I can almost hear the screams now. I’ll respond to a few objections before they get off the ground.

“The safest way to navigate the grocery store is to avoid the isles and stick to the outside: fresh produce and fresh meat. Natural food goes bad, and I don’t trust anything that doesn’t need to be refrigerated.”

I don’t buy the “fresh 4 lyfe” argument for a few reasons:

  1. As I linked above, freezing doesn’t harm the nutritional quality of the food.
  2. Many processed foods (packed salmon, dried fruit, some canned goods like coconut milk) keep their long storage life with minimal if any added preservatives.
  3. I don’t care what Food Babe said: there’s no quality evidence that common preservatives designated as GRAS (Generally Recognized as Safe) are harmful.

But you eat so many inflammatory foods! Grains… peanut butter… corn… pizza… how are you alive?

I must be inflammation-powered, honestly. I did a thorough Paleo/Whole30 stint for about 6 months, and when I reintroduced grains, dairy and legumes afterwards, I felt no difference whatsoever in performance or quality of life. For no benefit that I could see, I was restricting my flexibility and making it harder to hit my performance and body composition goals.

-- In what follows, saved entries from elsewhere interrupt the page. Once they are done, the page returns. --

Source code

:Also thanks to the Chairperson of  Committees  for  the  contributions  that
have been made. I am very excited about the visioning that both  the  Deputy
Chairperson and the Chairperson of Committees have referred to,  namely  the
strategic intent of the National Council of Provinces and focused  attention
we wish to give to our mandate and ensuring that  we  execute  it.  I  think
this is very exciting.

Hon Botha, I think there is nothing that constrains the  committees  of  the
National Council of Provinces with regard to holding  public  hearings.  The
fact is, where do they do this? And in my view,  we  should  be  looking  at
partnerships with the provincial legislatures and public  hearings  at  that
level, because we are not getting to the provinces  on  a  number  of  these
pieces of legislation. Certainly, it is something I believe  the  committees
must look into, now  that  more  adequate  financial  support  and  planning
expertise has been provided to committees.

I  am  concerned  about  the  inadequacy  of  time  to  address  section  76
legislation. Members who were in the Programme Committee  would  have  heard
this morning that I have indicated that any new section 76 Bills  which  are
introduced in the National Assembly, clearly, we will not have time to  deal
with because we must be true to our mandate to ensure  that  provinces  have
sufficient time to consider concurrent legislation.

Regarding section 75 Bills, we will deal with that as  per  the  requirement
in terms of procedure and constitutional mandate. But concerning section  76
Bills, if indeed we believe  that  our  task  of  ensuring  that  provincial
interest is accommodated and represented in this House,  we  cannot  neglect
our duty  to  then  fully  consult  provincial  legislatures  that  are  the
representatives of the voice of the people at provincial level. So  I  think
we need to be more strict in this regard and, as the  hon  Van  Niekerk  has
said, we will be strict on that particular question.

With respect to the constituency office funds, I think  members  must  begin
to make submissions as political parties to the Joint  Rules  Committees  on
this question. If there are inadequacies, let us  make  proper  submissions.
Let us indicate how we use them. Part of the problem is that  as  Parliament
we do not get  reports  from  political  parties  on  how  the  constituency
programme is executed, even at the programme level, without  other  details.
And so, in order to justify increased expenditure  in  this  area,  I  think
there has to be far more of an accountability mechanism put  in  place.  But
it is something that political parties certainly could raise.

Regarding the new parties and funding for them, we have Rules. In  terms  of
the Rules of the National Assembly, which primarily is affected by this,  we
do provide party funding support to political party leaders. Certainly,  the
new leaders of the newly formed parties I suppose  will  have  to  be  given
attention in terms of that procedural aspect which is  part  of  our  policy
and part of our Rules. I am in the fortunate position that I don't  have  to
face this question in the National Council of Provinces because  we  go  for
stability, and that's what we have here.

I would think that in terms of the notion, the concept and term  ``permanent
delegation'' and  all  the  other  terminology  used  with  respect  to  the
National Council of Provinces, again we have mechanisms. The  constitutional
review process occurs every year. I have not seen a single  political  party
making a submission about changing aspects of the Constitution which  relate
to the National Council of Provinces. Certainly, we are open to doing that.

Knowing what I know now about how I respond to those foods, “going Paleo” or following “anti-inflammatory” diet rules would be a violation of Rule #3: “Don’t work harder than you have to.” If you have food sensitivities or have chosen to take the narrow path, simply take those items out of your staples list and find ample replacements. I’ll keep my gluten, thank you very much.

What about food variety? Don’t I risk deficiencies eating the same food every day?

The short answer is no. My staples list is actually quite varied, with frozen fruit, frozen vegetables, dairy, fish, and the wide variety of protein sources covering the most common gaps. Taking the wider view, the goal here isn’t monotony but consistency. Macro-wise, most of the whole foods I eat are pretty interchangeable (bacon or fatty beef, peas or carrots or both, tuna or shrimp, olive oil or butter), so rotating foods for variety’s sake doesn’t make my life any more difficult.

The Sendoff

I honestly hope this little blog post makes your life as a macro-tracker easier. There’s a lot of hype in recent news about how dieting never works, you’re doomed to regain the weight, and you might as well just give up. Pardon my French, but that’s bullshit.

When a diet ‘works’ is when it stops being a “diet.” It becomes ‘what you eat.” A habit. A way of life. When your way of life, your “diet” (whatever it is) is working for you and it’s simple and ‘sustainable’ enough that even a lazy bum can do it… you’re on the right track.